We don't know exactly what happened here. But does anyone doubt that a girl in her early teens has a strong motivation to lie about consensual sexual encounters?  The question scarcely survives its statement.

So what grand journalistic purpose was served by publishing this boy's name, given the potential harm to him?  How do we justify callously destroying only teen males but not their teen accusers in "he said/she said" rape claims?  If the public has the right to know the name of a boy accused of rape, the public also has the right to know the name of the rape accuser, doesn't it?  Yet, news outlets have made a policy decision to shield the identities of rape accusers because the embarrassment and stigma of being named might prevent other women from coming forward to report their rapes.

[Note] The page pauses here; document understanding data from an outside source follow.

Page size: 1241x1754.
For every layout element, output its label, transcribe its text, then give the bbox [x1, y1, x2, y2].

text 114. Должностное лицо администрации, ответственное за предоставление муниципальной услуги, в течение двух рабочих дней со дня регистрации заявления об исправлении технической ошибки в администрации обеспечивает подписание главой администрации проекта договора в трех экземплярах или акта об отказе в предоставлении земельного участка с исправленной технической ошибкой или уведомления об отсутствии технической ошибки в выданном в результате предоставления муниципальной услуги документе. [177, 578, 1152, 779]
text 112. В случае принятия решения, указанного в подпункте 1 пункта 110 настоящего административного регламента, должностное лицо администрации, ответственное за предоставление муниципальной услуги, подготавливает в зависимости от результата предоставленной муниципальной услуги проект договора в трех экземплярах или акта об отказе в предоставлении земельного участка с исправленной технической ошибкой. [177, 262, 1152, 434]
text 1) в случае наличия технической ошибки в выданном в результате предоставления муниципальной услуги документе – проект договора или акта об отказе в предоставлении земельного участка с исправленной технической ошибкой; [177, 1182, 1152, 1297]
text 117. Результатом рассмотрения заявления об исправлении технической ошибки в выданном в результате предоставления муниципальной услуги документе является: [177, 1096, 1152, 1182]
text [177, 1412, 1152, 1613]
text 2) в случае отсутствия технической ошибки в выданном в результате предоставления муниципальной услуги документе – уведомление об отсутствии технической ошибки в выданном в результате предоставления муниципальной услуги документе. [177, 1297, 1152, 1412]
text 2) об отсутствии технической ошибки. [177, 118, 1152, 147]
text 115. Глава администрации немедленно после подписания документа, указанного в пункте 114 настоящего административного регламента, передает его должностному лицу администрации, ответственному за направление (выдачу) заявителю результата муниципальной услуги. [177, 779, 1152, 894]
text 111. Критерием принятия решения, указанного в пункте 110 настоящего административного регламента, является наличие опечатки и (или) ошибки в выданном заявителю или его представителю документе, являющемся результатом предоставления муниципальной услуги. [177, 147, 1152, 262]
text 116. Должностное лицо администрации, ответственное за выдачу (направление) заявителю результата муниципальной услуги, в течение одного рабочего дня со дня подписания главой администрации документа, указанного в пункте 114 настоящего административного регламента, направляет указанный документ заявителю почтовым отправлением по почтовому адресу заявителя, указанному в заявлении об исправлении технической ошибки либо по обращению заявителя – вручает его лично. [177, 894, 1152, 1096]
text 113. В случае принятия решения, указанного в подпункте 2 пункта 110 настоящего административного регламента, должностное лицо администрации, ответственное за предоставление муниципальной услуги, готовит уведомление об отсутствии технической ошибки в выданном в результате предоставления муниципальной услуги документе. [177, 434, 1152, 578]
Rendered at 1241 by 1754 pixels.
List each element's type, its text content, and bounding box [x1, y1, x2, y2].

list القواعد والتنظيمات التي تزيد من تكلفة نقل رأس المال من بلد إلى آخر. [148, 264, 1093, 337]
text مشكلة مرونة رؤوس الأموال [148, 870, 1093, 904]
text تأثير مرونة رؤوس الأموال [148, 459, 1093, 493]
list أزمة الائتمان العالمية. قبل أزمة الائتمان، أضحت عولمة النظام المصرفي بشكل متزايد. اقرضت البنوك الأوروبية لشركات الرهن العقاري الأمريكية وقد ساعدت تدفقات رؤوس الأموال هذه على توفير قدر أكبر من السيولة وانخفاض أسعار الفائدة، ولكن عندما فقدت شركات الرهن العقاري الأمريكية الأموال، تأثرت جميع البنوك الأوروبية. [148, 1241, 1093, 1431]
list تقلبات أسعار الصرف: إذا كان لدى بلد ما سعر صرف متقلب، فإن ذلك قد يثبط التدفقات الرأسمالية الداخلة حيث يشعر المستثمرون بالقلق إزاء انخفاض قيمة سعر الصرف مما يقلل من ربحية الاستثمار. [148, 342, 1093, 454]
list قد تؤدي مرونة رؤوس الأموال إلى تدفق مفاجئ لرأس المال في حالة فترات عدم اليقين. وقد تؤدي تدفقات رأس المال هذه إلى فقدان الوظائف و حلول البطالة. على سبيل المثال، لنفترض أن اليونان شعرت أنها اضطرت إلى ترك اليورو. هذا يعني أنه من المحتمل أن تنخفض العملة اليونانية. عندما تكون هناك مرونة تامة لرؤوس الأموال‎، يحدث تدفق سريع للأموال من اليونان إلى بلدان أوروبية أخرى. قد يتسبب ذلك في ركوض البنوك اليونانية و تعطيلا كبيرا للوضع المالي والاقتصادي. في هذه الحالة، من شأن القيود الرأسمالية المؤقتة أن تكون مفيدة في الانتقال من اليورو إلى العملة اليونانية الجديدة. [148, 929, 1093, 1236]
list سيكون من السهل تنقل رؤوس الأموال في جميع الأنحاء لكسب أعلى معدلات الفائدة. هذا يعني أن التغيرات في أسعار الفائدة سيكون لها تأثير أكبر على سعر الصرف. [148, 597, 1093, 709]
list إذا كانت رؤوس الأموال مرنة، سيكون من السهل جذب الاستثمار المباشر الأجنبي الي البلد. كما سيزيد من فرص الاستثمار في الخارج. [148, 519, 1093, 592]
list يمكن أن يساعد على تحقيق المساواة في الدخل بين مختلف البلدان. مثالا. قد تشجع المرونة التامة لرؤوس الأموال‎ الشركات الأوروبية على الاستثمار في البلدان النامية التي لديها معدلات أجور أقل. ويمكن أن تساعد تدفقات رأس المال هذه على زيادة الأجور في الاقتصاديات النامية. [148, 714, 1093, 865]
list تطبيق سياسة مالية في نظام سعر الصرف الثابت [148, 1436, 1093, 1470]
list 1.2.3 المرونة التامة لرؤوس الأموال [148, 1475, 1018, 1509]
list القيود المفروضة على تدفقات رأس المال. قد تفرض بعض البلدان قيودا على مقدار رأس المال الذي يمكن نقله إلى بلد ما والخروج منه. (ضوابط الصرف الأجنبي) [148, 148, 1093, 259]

This particular boy, like many similarly situated boys, has suffered far more than a little embarrassment by being named. His life has been altered forever -- at a very young age, in a very negative way, about an alleged crime that, like it or not, is very easy to lie about.

A blog, aptly named Quintessential Crap, discussed this case when it broke, and her take on it is symptomatic of the problem.  The blogger published the boy's name and photograph, and said she "almost came unglued" when she saw a news report that sought to humanize the boy.  "The whole story was spun in a way that cast doubt on the credibility and truthfulness of the victim!" (Those are her words: "the victim.") Then she seemed to suggest that the girl in the bathroom is likely a rape victim on the basis of generalized rape statistics.

Except this wasn't a generalized case. This was a case that charged one flesh-and-blood boy. Lost on that blogger, and I am certain many others, is this fact: on the basis of an unfounded rape claim that the female accuser might have lied about, this boy has had his name destroyed while his accuser's anonymity is secure. That's fair to this boy . . . how?  And she has a conniption because one news outlet sought to humanize the boy in some small way?  Really?

The girl in this case is unlikely to face any charges, the district attorney said.

Of course not. In "he said/she said" rape cases, only the male is assumed to be lying, even when he isn't.